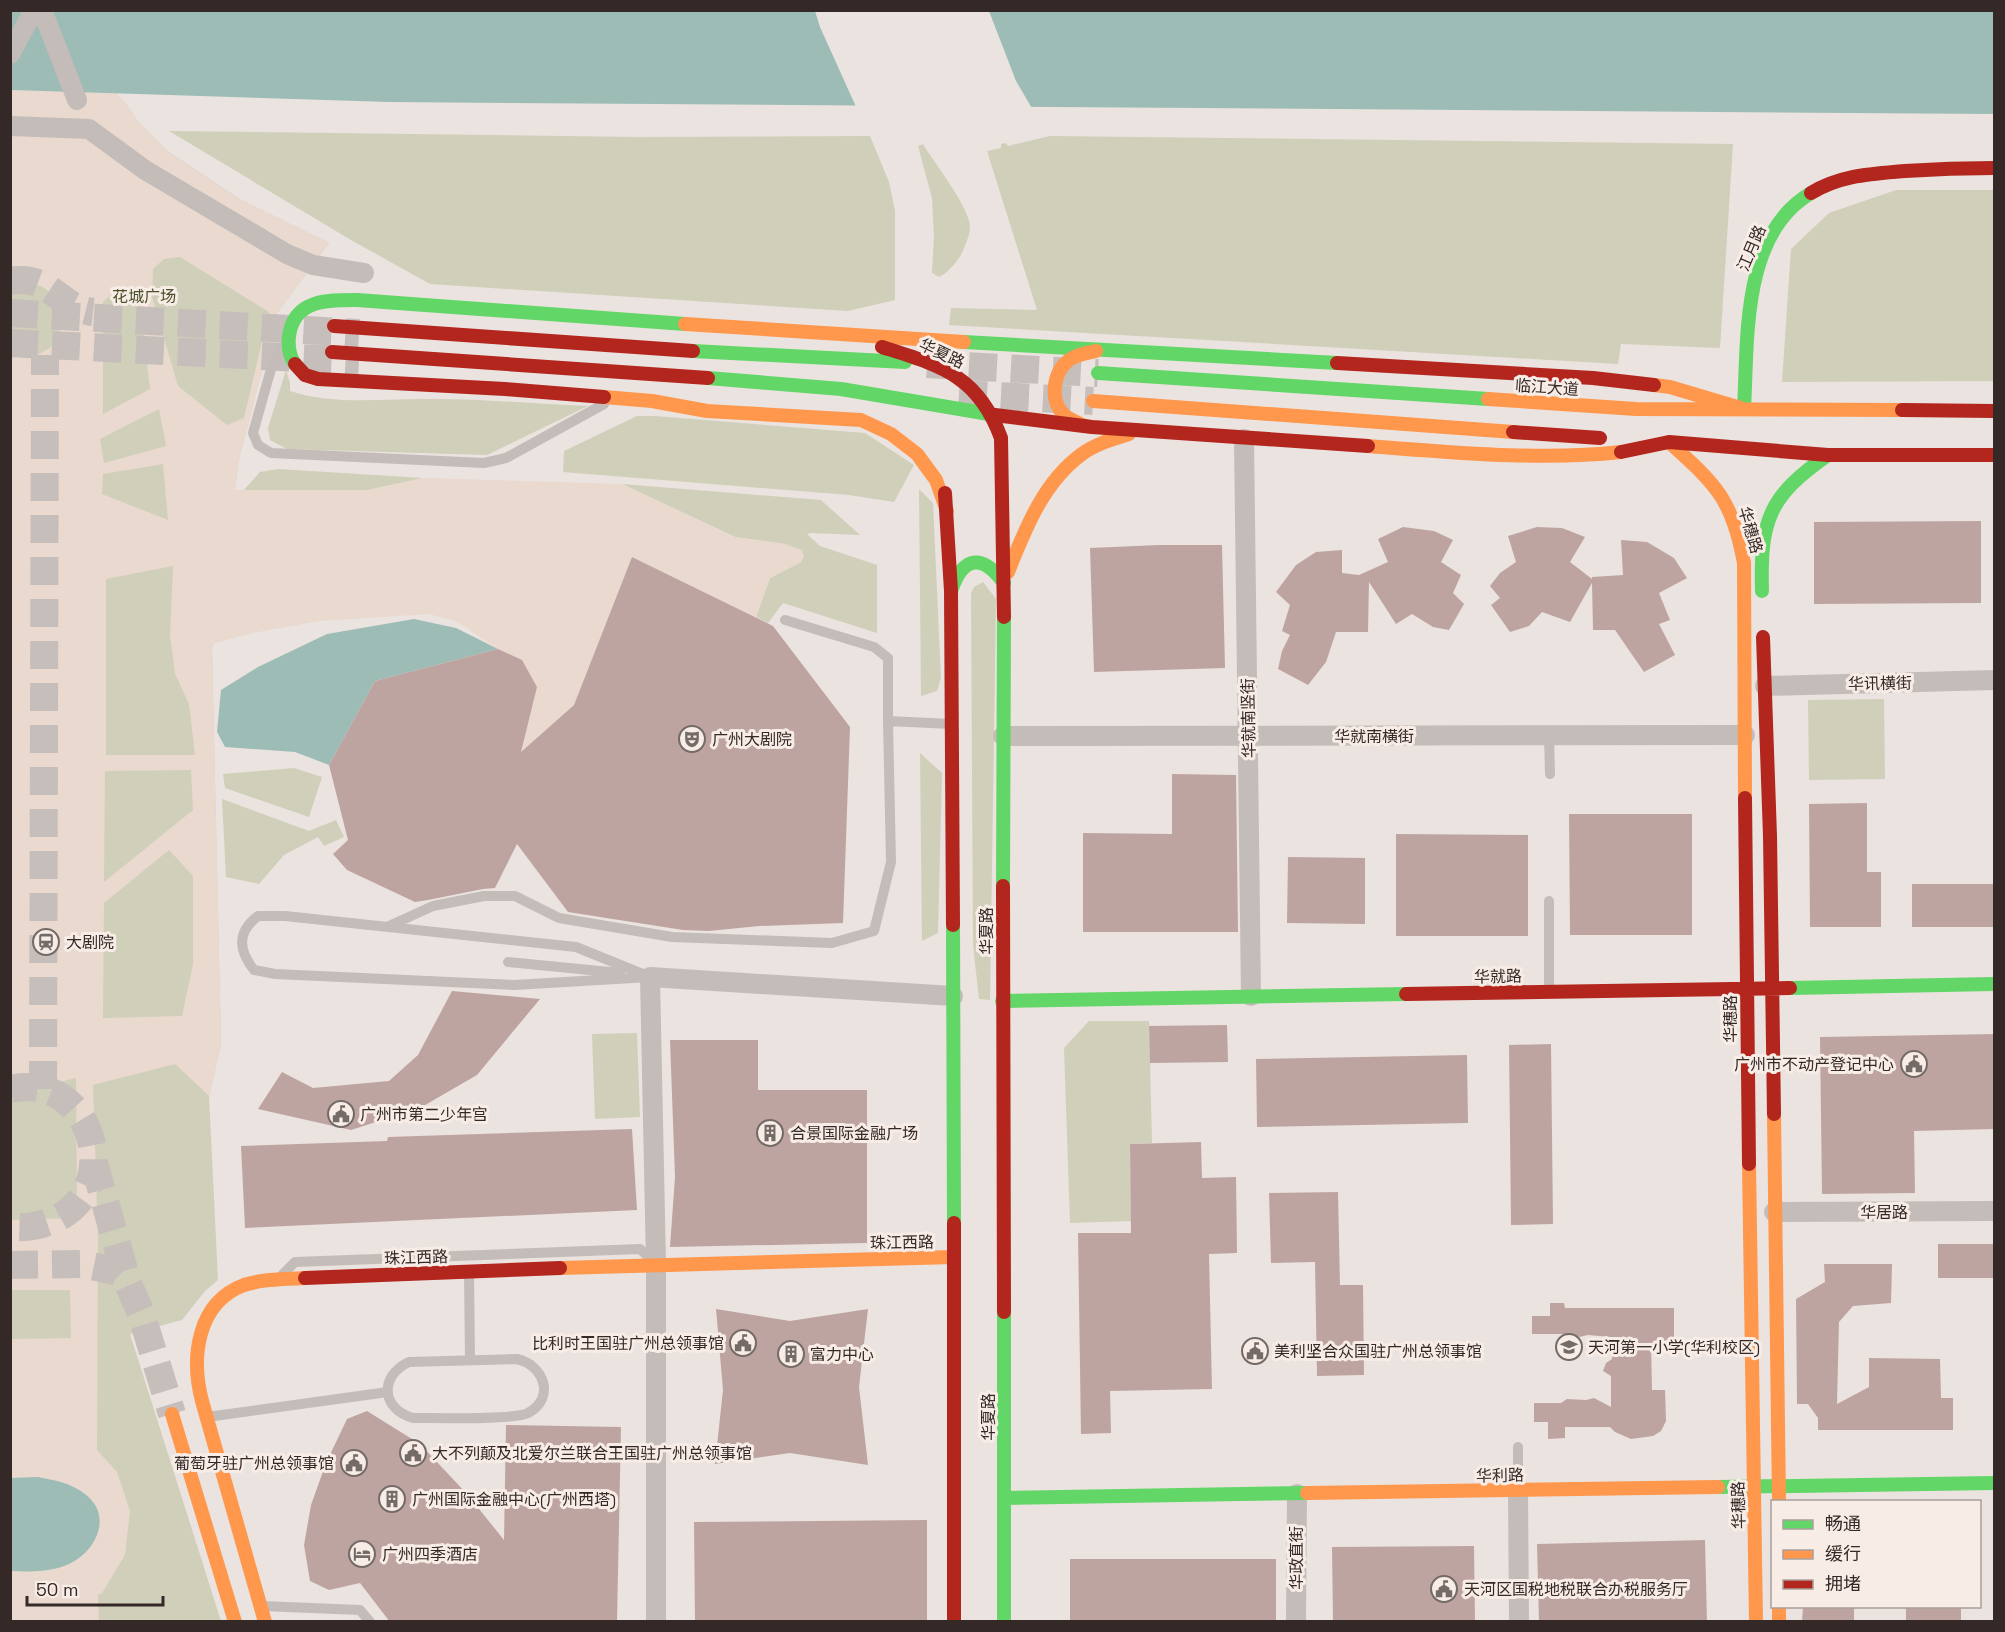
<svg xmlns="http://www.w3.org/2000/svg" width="2005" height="1632" font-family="'Space Grotesk','Noto Sans SC',sans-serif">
  <rect width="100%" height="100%" fill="#ebe3df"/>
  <path fill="#d0cfba" d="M11 97 124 101 137 120 166 150 241 200 329 243 277 313 239 459 212 649 221 1044 209 1096 218 1280 205 1291 182 1320 130 1334 221 1621H11Z
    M169 131 638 137 870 136 889 182 895 211V300L848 311 430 284 351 240Z
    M1050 136 1733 144 1720 348 1621 344 1618 364 949 325 951 308 1037 310 987 151 1001 148V144L1006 143 1008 146Z
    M923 144C935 164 968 205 970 226 970 236 965 245 962 253 957 262 948 273 939 277L932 273 934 237 932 198 918 146Z
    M1896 190H1994V381L1782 382 1791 249 1829 213Z
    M286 370 290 383V391C333 405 378 399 422 399 477 398 533 404 588 406L487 455 287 449 270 440 268 428Z
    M637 416H655L865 433 914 465 894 502 849 495 563 472 564 451Z
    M278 469 423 478 368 490 243 491 260 472Z
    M622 484 821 500 860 535 811 533 807 534 820 546 877 565V633L783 603 768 623 756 617 770 578 801 562 785 544 735 537Z
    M919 489 933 503 941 678 937 691 921 696Z
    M983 582 996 599 990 1000 979 999 973 945 971 594 974 587Z
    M1884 699 1885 779 1809 780 1808 700Z
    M920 753 942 773 938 933 922 941Z
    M294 768 322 777 309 817 225 788 223 774Z
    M222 799 309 831 336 820 344 837 324 846 318 837 284 855 259 884 226 877Z
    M1089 1021H1149L1152 1143 1130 1144 1131 1221 1070 1223 1064 1048Z
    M637 1033 640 1117 595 1119 592 1034Z"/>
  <path fill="#e9d9cf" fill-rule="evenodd" d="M11 11 78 52 124 101 137 120 166 150 241 200 329 243 277 313 239 459 235 490H368L423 478 622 484 735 537 785 544 802 550 804 556 801 562 770 578 756 617 632 557 574 705 521 752 537 687 522 660 498 649 458 622 429 614 319 621 252 633 212 644 221 1044 209 1096 175 1064 93 1085 98 1238 97 1450 117 1472 130 1511 125 1555 102 1593 98 1595 99 1621H11V1339L71 1338 70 1290H11V1220L77 1218 76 1078 11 1094V355L24 358 37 355 50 348 58 336 62 323 60 309 54 296 43 287 31 283H17L11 285ZM180 257 269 312 244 418 227 425 178 386 152 297 153 269 164 259ZM116 290 138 292 150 389 103 414V302ZM159 409 166 446 104 463 100 439ZM163 464 168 520 102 494 103 474ZM173 566 170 636 175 674 189 704 195 755H106V579ZM191 770 193 810 104 882 105 771ZM169 850 193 876V964L182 1016 103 1018 104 903Z"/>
  <path fill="#9dbcb6" d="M11 10 1994 11V114L389 102 11 90Z
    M414 619 456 628 498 649 375 681 329 765 295 752 225 747 217 732 221 690 258 667 327 634Z
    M38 1477C54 1480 71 1483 85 1494 113 1515 97 1551 69 1564 51 1572 30 1572 11 1571V1478Z"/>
  <path fill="#ebe3df" d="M815 11H989L1016 81 1033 110 857 109 820 27Z"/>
  <path fill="#bea4a1" d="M1981 521V603L1814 604V522Z
    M1403 527 1434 531 1453 540 1441 562 1461 575 1453 593 1464 604 1449 630 1433 627 1412 614 1396 624 1369 582 1368 632H1336L1326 662 1308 685 1278 669 1282 651 1290 635 1282 631 1290 605 1276 592 1296 565 1316 552 1342 550V573L1359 575 1388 562 1378 539Z
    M1537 527 1562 528 1585 537 1570 562 1592 579V577L1623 575 1621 540 1647 542 1674 558 1687 578 1659 593 1670 620 1659 624 1675 655 1644 672 1615 630H1593L1592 583 1570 622 1542 612 1529 626 1510 632 1491 605 1500 598 1490 586 1500 573 1516 562 1508 536Z
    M1159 545H1222L1225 668 1094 672 1090 548Z
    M632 557 773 626 850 727 843 923 759 926 709 931 683 930 568 912 517 844 495 888 483 889 428 900 415 902 347 870 333 854 348 840 329 765 375 681 498 649 522 660 537 687 521 752 574 705Z
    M1172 774 1236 775 1238 932H1083V833L1172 834Z
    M1867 803V872H1881V927H1810L1809 804Z
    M1569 814H1692V935H1570Z
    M1396 834 1528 835V936H1396Z
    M1288 857 1365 858V924L1287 923Z
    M1912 884H1995V927H1912Z
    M452 991 540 999 477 1075 420 1108 351 1130 258 1109 282 1072 313 1088 389 1081 418 1055Z
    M1227 1025 1228 1062 1150 1063 1149 1026Z
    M1995 1034V1129L1914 1131 1915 1193 1822 1194 1820 1037Z
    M670 1040H758V1090H867V1243L670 1247 675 1177Z
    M1551 1044 1553 1224 1511 1225 1509 1045Z
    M1467 1055 1468 1123 1257 1127 1256 1059Z
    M632 1129 637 1210 245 1228 241 1146 387 1141 388 1137Z
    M1201 1142 1202 1178 1236 1177 1237 1253 1209 1254 1212 1389 1110 1391 1111 1433 1081 1434 1078 1233H1131L1130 1144Z
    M1338 1192 1340 1285H1363L1364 1375 1317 1376 1315 1262 1271 1263 1269 1193Z
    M1938 1244H1995V1278H1938Z
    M1824 1264H1892L1891 1303 1853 1306 1839 1322 1837 1404 1869 1387V1358L1940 1359 1941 1398H1953V1430H1818V1418L1808 1404H1797L1796 1299 1825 1282Z
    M1550 1303H1564L1565 1308H1674V1343H1651L1652 1390H1665L1666 1421 1661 1431 1653 1436 1631 1439 1615 1432 1610 1427H1565V1438L1548 1439V1422H1534V1403H1561L1567 1399 1586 1400 1594 1398 1611 1407V1376L1603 1371 1606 1363 1612 1359 1611 1337 1588 1335 1579 1337 1573 1335 1566 1337 1563 1334H1532V1316H1550Z
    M716 1309 790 1321 868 1309 859 1387 868 1465 790 1453 715 1464 723 1390Z
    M367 1411 420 1444 467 1494 504 1540 506 1425 621 1427 617 1622H390L360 1583 329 1590 310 1581 304 1545 311 1505 326 1463 347 1419Z
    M927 1520V1622H695L694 1522Z
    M1705 1540 1707 1622H1539L1537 1544Z
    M1474 1546 1475 1622H1333L1332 1547Z
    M1070 1559H1276V1622H1070Z
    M1803 1606H1854V1622H1802Z
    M1906 1606H1961V1622H1906Z"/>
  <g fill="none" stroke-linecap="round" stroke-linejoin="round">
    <path stroke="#c6beba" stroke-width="28" stroke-dasharray="28 14" stroke-linecap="butt" d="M10 281C52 274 57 308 93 312
      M10 313 359 333
      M10 343 359 361
      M927 364 1098 373
      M959 394 1093 401
      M10 1089C90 1070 129 1189 51 1221 38 1226 24 1229 10 1226
      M43 1089 45 355
      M94 1163 128 1284
      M10 1265 81 1264 116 1271 128 1284 141 1313 172 1414"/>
    <path stroke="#c4bcb9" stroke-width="10" d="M282 347 271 369 253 433 258 445 271 453 484 463 506 458 604 404
      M785 620 874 647 888 658V721L951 724
      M1549 735 1550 774
      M258 916H285L576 947 650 977 514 985 275 974 254 970C238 950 237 932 258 916Z
      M389 926 433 906 484 896H515L559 918 672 937 832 943 874 931 891 862 888 721
      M508 962 620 973
      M1549 991V901
      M469 1272 470 1360
      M283 1274 295 1262 640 1249 652 1260
      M517 1359C544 1365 556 1398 528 1413 514 1420 434 1418 413 1418 381 1409 379 1376 409 1362Z
      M207 1417 388 1392
      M1518 1447V1490
      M262 1606 360 1610 370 1622"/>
    <path stroke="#c4bcb9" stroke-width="20" d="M10 54 34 10
      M10 126 89 129 145 170 287 254 313 265 364 273
      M1244 439 1251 996
      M1765 686 1994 680
      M1003 736 1745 735
      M1774 1212 1994 1211
      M1518 1491 1519 1622
      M656 1622V1264L650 977 953 996
      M1296 1622 1297 1494"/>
    <path stroke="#63d668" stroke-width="14" d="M964 342 1337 363
      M693 351 905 362
      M295 364C289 356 288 346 289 336 294 299 328 300 357 300L685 324
      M1098 373 1488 399
      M708 378 841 389 995 415
      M1744 409C1748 339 1741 234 1811 193
      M951 591C963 556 982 553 1004 583
      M1762 591C1760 520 1769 496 1828 455
      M1003 886 1004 617
      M953 925 954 1223
      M1790 988 1994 984
      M1002 1001 1406 994
      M1004 1312V1622
      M1718 1487 1994 1483
      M1005 1498 1307 1493"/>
    <path stroke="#ff974d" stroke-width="14" d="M685 324 964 342
      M1654 385 1670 387 1744 409
      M604 397 652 401 707 411 861 420 891 434 917 454 936 480 947 511
      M1488 399 1636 409 1902 410
      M1093 401 1513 432
      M1085 426C1078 423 1070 420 1064 415 1049 400 1053 372 1069 360 1077 354 1087 353 1096 351
      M1669 442C1716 485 1732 498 1744 563L1745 798
      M1368 446C1449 452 1540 461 1621 452
      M1008 572C1025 530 1043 482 1082 454 1096 444 1113 439 1129 434
      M1774 1114 1779 1502
      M1749 1164 1756 1622
      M560 1268 954 1257
      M172 1414 235 1622
      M1307 1493 1718 1487
      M1779 1606V1622
      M265 1622 202 1401C191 1359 196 1303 244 1285 263 1279 284 1279 305 1278"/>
    <path stroke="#b3261e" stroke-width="14" d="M1811 193C1841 175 1871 174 1905 171 1935 169 1964 168 1994 168
      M334 326 693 351
      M882 347C941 366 978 375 1001 438L1004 617
      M332 352 708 378
      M1337 363 1593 378 1654 385
      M295 364 305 375 318 379 505 389 604 397
      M1902 410 1994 411
      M995 415 1092 427 1368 446
      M1513 432 1600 438
      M1621 452 1669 442 1828 455H1994
      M945 493 951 591 953 925
      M1763 637 1770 836 1774 1114
      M1745 798 1749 1164
      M1003 886 1004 1312
      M1406 994 1790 988
      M954 1223V1622
      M305 1278 560 1268"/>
    <path stroke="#c4bcb9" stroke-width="20" d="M42 10 77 100"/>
  </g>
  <defs>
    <symbol id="theatre-ring" viewBox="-11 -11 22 22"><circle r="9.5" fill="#f8ede6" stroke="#746a67" stroke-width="1.5"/><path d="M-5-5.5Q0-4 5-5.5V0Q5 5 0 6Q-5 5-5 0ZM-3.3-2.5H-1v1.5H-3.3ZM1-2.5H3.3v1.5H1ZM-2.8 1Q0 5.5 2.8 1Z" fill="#746a67"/></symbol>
    <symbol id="station-ring" viewBox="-11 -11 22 22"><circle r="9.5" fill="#f8ede6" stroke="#746a67" stroke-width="1.5"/><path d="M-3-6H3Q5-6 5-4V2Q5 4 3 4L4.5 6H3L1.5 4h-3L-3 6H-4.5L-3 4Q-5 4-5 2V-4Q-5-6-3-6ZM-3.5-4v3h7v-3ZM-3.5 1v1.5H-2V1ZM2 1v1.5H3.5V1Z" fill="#746a67"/></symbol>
    <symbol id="civic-ring" viewBox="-11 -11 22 22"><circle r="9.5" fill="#f8ede6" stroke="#746a67" stroke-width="1.5"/><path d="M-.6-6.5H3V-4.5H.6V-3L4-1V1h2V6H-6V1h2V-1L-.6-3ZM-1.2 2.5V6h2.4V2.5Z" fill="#746a67"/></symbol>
    <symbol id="building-ring" viewBox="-11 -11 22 22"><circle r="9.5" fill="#f8ede6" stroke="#746a67" stroke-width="1.5"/><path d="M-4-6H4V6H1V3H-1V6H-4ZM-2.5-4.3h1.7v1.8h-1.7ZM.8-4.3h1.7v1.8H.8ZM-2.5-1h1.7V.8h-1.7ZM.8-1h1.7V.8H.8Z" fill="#746a67"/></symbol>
    <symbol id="school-ring" viewBox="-11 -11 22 22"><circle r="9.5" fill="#f8ede6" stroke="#746a67" stroke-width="1.5"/><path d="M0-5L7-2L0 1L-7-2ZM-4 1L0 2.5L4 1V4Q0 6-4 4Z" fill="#746a67"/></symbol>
    <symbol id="hotel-ring" viewBox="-11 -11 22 22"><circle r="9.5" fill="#f8ede6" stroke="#746a67" stroke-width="1.5"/><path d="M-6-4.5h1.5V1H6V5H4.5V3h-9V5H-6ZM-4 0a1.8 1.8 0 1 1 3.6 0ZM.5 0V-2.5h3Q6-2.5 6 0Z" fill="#746a67"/></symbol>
  </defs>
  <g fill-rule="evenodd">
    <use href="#theatre-ring" x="677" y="724" width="30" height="30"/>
    <use href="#station-ring" x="31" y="927" width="30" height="30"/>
    <use href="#civic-ring" x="1899" y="1049" width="30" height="30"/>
    <use href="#civic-ring" x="326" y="1099" width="30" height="30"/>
    <use href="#building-ring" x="755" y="1118" width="30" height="30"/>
    <use href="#civic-ring" x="728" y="1328" width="30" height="30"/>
    <use href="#school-ring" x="1554" y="1332" width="30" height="30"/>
    <use href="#civic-ring" x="1240" y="1336" width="30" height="30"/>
    <use href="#building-ring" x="776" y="1339" width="30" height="30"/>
    <use href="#civic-ring" x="398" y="1438" width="30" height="30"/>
    <use href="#civic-ring" x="339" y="1448" width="30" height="30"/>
    <use href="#building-ring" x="377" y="1484" width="30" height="30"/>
    <use href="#hotel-ring" x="347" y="1539" width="30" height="30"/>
    <use href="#civic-ring" x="1429" y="1574" width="30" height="30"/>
  </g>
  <g text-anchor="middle" stroke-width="6" stroke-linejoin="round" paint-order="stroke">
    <g font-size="16" fill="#342927" stroke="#f8ede6">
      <text transform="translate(1751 248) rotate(-67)" y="6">江月路</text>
      <text transform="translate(942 353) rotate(25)" y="6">华夏路</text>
      <text transform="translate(1547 387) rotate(4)" y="6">临江大道</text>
      <text transform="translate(1751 530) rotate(74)" y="6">华穗路</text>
      <text transform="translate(1880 683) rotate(-1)" y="6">华讯横街</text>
      <text transform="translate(1248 718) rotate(-91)" y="6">华就南竖街</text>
      <text x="1374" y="742">华就南横街</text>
      <text transform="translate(986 931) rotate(-90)" y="6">华夏路</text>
      <text transform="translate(1498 976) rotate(-1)" y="6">华就路</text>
      <text transform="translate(1730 1019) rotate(-90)" y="6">华穗路</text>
      <text x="1884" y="1218">华居路</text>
      <text transform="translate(902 1242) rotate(-1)" y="6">珠江西路</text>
      <text transform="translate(416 1257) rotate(-2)" y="6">珠江西路</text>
      <text transform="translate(988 1417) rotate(-90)" y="6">华夏路</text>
      <text transform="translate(1500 1475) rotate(-1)" y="6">华利路</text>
      <text transform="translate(1738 1505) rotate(-91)" y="6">华穗路</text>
      <text transform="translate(1296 1558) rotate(-90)" y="6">华政直街</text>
    </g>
    <g font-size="16" fill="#4b512c" stroke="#f8ede6">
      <text x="144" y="302">花城广场</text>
    </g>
    <g font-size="16" fill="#342927" stroke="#f8ede6" text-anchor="start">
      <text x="712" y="745">广州大剧院</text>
      <text x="66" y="948">大剧院</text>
      <text x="1894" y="1070" text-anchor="end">广州市不动产登记中心</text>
      <text x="360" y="1120">广州市第二少年宫</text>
      <text x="790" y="1139">合景国际金融广场</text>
      <text x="724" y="1349" text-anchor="end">比利时王国驻广州总领事馆</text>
      <text x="1588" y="1353">天河第一小学(华利校区)</text>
      <text x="1274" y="1357">美利坚合众国驻广州总领事馆</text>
      <text x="810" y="1360">富力中心</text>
      <text x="432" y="1459">大不列颠及北爱尔兰联合王国驻广州总领事馆</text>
      <text x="334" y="1469" text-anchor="end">葡萄牙驻广州总领事馆</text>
      <text x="412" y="1505">广州国际金融中心(广州西塔)</text>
      <text x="382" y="1560">广州四季酒店</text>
      <text x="1464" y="1595">天河区国税地税联合办税服务厅</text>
    </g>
  </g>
  <rect width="2005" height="1632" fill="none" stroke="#342927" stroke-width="24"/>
  <rect x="1771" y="1500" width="210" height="108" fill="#f8ede6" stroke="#aa9f9a" stroke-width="1.5"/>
  <rect x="1783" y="1520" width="30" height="9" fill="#63d668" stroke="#aa9f9a" stroke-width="1.5"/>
  <text x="1825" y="1530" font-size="18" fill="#342927">畅通</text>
  <rect x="1783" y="1550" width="30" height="9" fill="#ff974d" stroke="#aa9f9a" stroke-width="1.5"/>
  <text x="1825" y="1560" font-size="18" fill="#342927">缓行</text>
  <rect x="1783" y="1580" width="30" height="9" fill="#b3261e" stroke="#aa9f9a" stroke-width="1.5"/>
  <text x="1825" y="1590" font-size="18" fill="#342927">拥堵</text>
  <path d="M27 1596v9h136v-9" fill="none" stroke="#342927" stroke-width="3"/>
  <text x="36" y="1596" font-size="18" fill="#342927" stroke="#f8ede6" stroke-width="4.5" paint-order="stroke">50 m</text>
</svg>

========================

Task to complete:
An exact, complete copy of the lines above from the one with "M1003 886 1004 617" through the one with "M1902 410 1994 411" is the whole answer.

Response box:
      M1003 886 1004 617
      M953 925 954 1223
      M1790 988 1994 984
      M1002 1001 1406 994
      M1004 1312V1622
      M1718 1487 1994 1483
      M1005 1498 1307 1493"/>
    <path stroke="#ff974d" stroke-width="14" d="M685 324 964 342
      M1654 385 1670 387 1744 409
      M604 397 652 401 707 411 861 420 891 434 917 454 936 480 947 511
      M1488 399 1636 409 1902 410
      M1093 401 1513 432
      M1085 426C1078 423 1070 420 1064 415 1049 400 1053 372 1069 360 1077 354 1087 353 1096 351
      M1669 442C1716 485 1732 498 1744 563L1745 798
      M1368 446C1449 452 1540 461 1621 452
      M1008 572C1025 530 1043 482 1082 454 1096 444 1113 439 1129 434
      M1774 1114 1779 1502
      M1749 1164 1756 1622
      M560 1268 954 1257
      M172 1414 235 1622
      M1307 1493 1718 1487
      M1779 1606V1622
      M265 1622 202 1401C191 1359 196 1303 244 1285 263 1279 284 1279 305 1278"/>
    <path stroke="#b3261e" stroke-width="14" d="M1811 193C1841 175 1871 174 1905 171 1935 169 1964 168 1994 168
      M334 326 693 351
      M882 347C941 366 978 375 1001 438L1004 617
      M332 352 708 378
      M1337 363 1593 378 1654 385
      M295 364 305 375 318 379 505 389 604 397
      M1902 410 1994 411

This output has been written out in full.